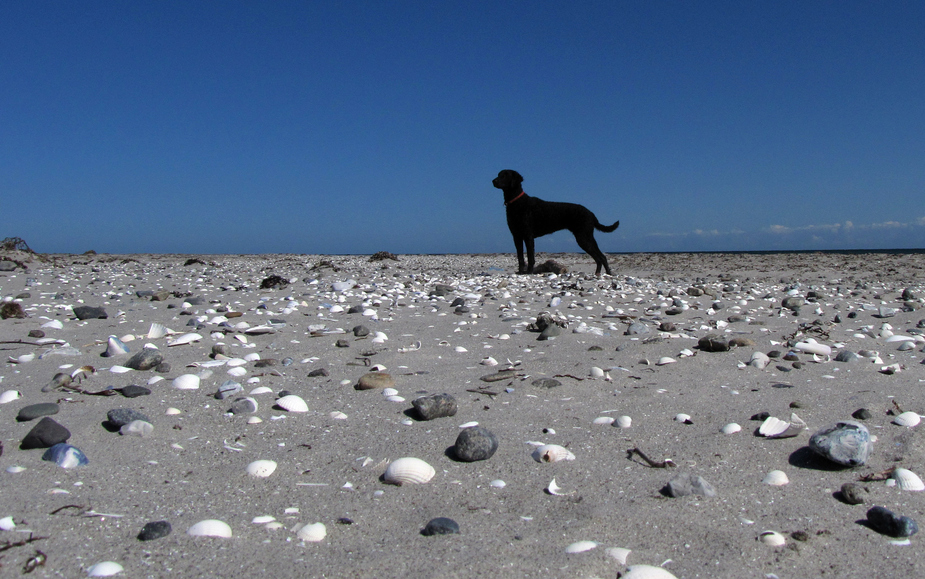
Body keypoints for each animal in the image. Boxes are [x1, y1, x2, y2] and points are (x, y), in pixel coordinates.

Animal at [490, 170, 620, 276]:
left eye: (505, 175)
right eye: (499, 174)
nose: (493, 181)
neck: (517, 202)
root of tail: (591, 213)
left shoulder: (528, 236)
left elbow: (530, 258)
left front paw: (529, 272)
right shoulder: (516, 236)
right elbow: (520, 258)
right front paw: (521, 272)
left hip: (584, 238)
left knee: (601, 256)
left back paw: (607, 273)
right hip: (586, 238)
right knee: (599, 257)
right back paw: (599, 273)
- - - - -
What is being asked :: Take the listing and print it again exactly, but without any pictures.

Result ::
Body keypoints for each animal in the image. Boxes are [x1, y1, x2, y2] and points are (x, y), in pixel coordinates.

Animal at [490, 170, 620, 276]:
left eye: (505, 175)
right eye: (499, 174)
nose: (493, 181)
neck: (517, 202)
root of tail: (591, 213)
left shoulder: (528, 236)
left elbow: (530, 258)
left front paw: (529, 272)
right shoulder: (516, 236)
right elbow: (520, 258)
right front paw: (521, 272)
left hip: (584, 238)
left knee: (601, 256)
left back paw: (607, 273)
right hip: (586, 238)
right knee: (599, 257)
right back paw: (599, 273)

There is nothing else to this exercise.